• [Job 1] Repeat the records that come after the text, every line word for word, but leave the pictures out.
──────── Excerpt
October 25, 1917 Bolsheviks storm the Winter Palace in St Petersburg and seize power

Photograph by Alamy

In the 1950s, a fresh reinvention came with the Soviet model for export during the Cold War. Such ‘export’ to Africa, the Middle East, South and Southeast Asia indicated a crucial ‘add-on’ to the legacy of the revolution. This was its presence as a corollary to national liberation globally—a path taken from the time of the formation of the Comintern in 1919. The revolution was now profiled as the source of a global force standing for economic as well as political equality. Two phenomena became connected by a thin but substantial umbilical cord—a putative emerging global socialist order and the cause of post-colonial nationalism. From the steel factories at Bhilai in the ’50s to Castro’s Cuba and diamond collaboration and infrastructural projects in Neto’s Angola and Mengistu’s Ethiopia in the ’70s, the reworked standard of the revolution commanded respect.

The profile in Eastern Europe and in the USSR was more chequered. The Slansky trials, the brutalities in Hungary and the frequent use of the secret police created resentment against a background of growth. The refusal to redress the dark side of Stalinism under a tight-lipped Brezhnev bur­eaucracy affected the credibility of the party in the USSR. As new questions were asked for new times—for instance, on the environment and education—censorship and red tape stymied invention.

The guardians of the Revolution became unimaginative technocrats. The leaders of the largest country on Earth restated axioms of the revolution without thought to the point of tedium—elaborating their implications in a stilted and bureaucratic manner.
────────────────
──────── Data in this exercise
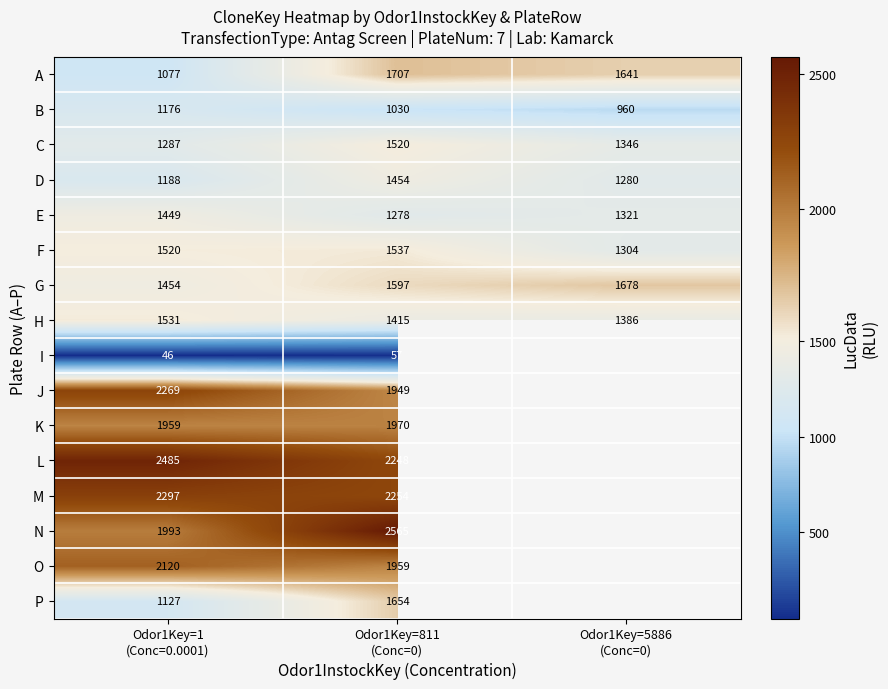

What is the average value of the G series?

1576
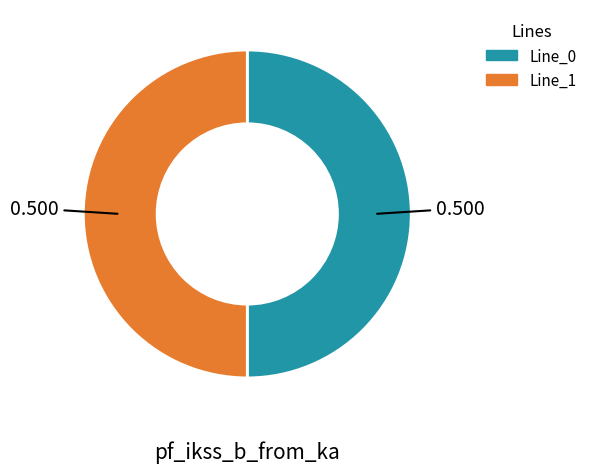

Count the number of slices in the pie.

2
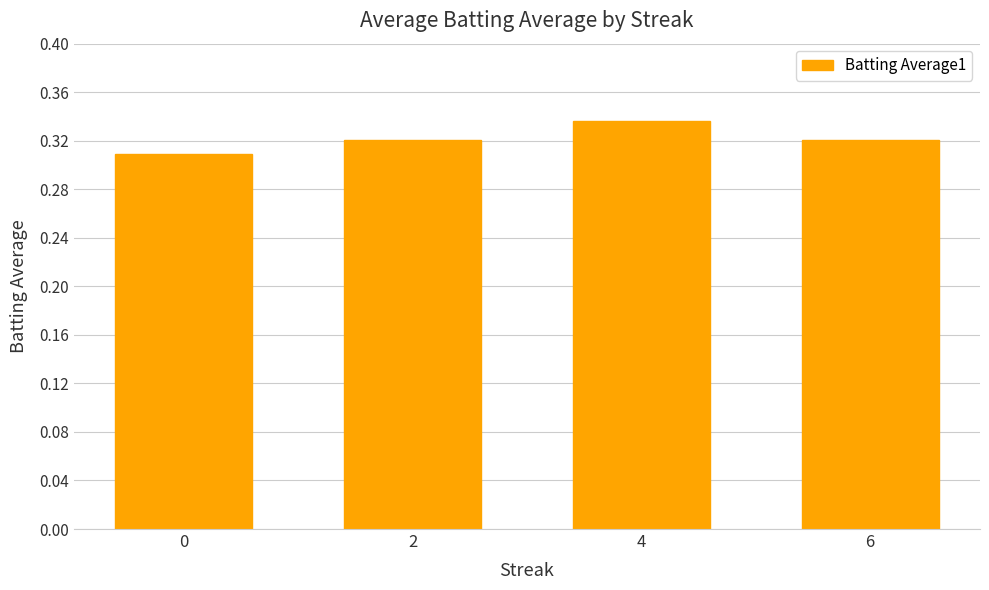

The chart shows a value of 0.1 at 6. True or false?

False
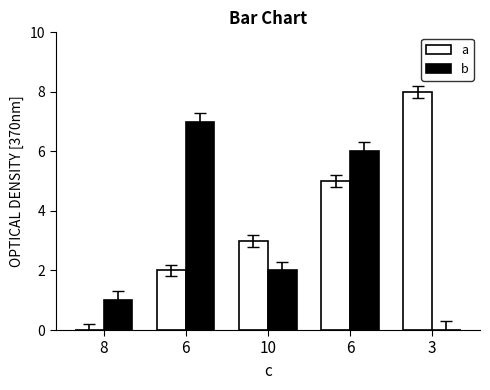

What is the sum of the a values at 3 and 6?

13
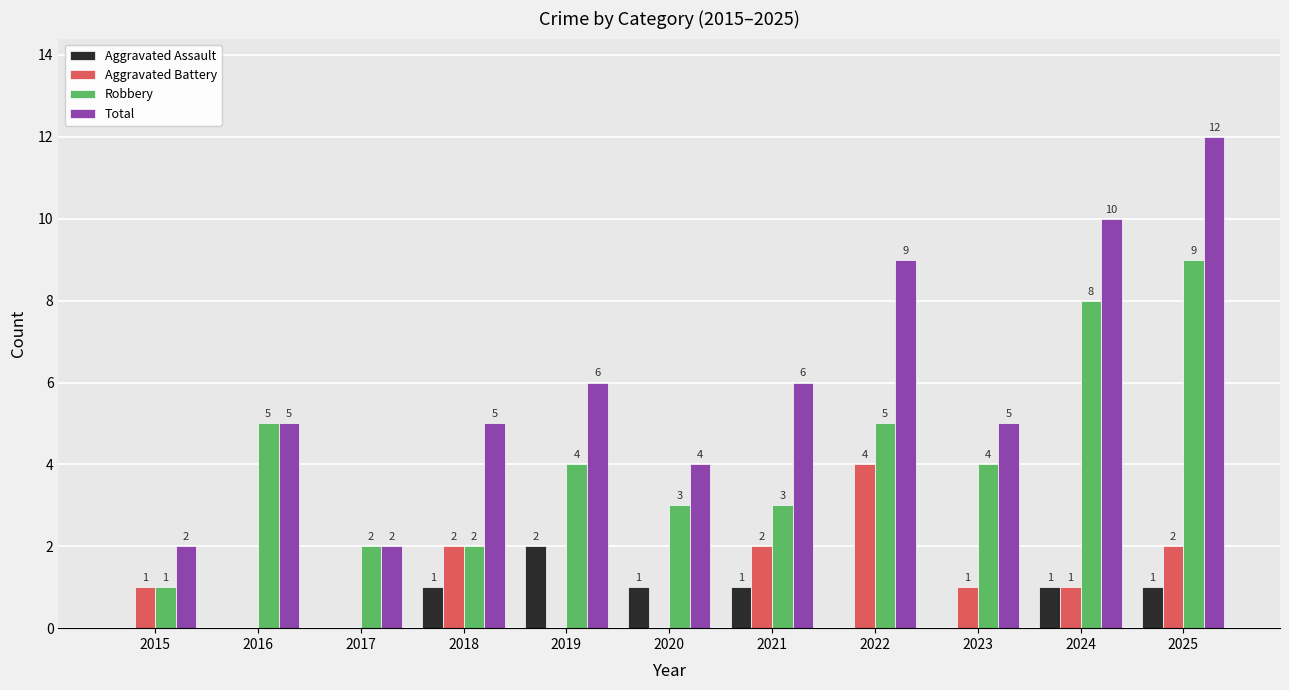

At which label does Robbery first exceed 4?

2016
────────────────
• [Job 2] Reproduce the stretch of the text on the revolution's legacy from "The guardians of" through "and bureaucratic manner.", keeping every word unchanged.

• [Answer section 1]
What is the average value of the G series?

1576

Count the number of slices in the pie.

2

The chart shows a value of 0.1 at 6. True or false?

False

What is the sum of the a values at 3 and 6?

13

At which label does Robbery first exceed 4?

2016

• [Answer section 2]
The guardians of the Revolution became unimaginative technocrats. The leaders of the largest country on Earth restated axioms of the revolution without thought to the point of tedium—elaborating their implications in a stilted and bureaucratic manner.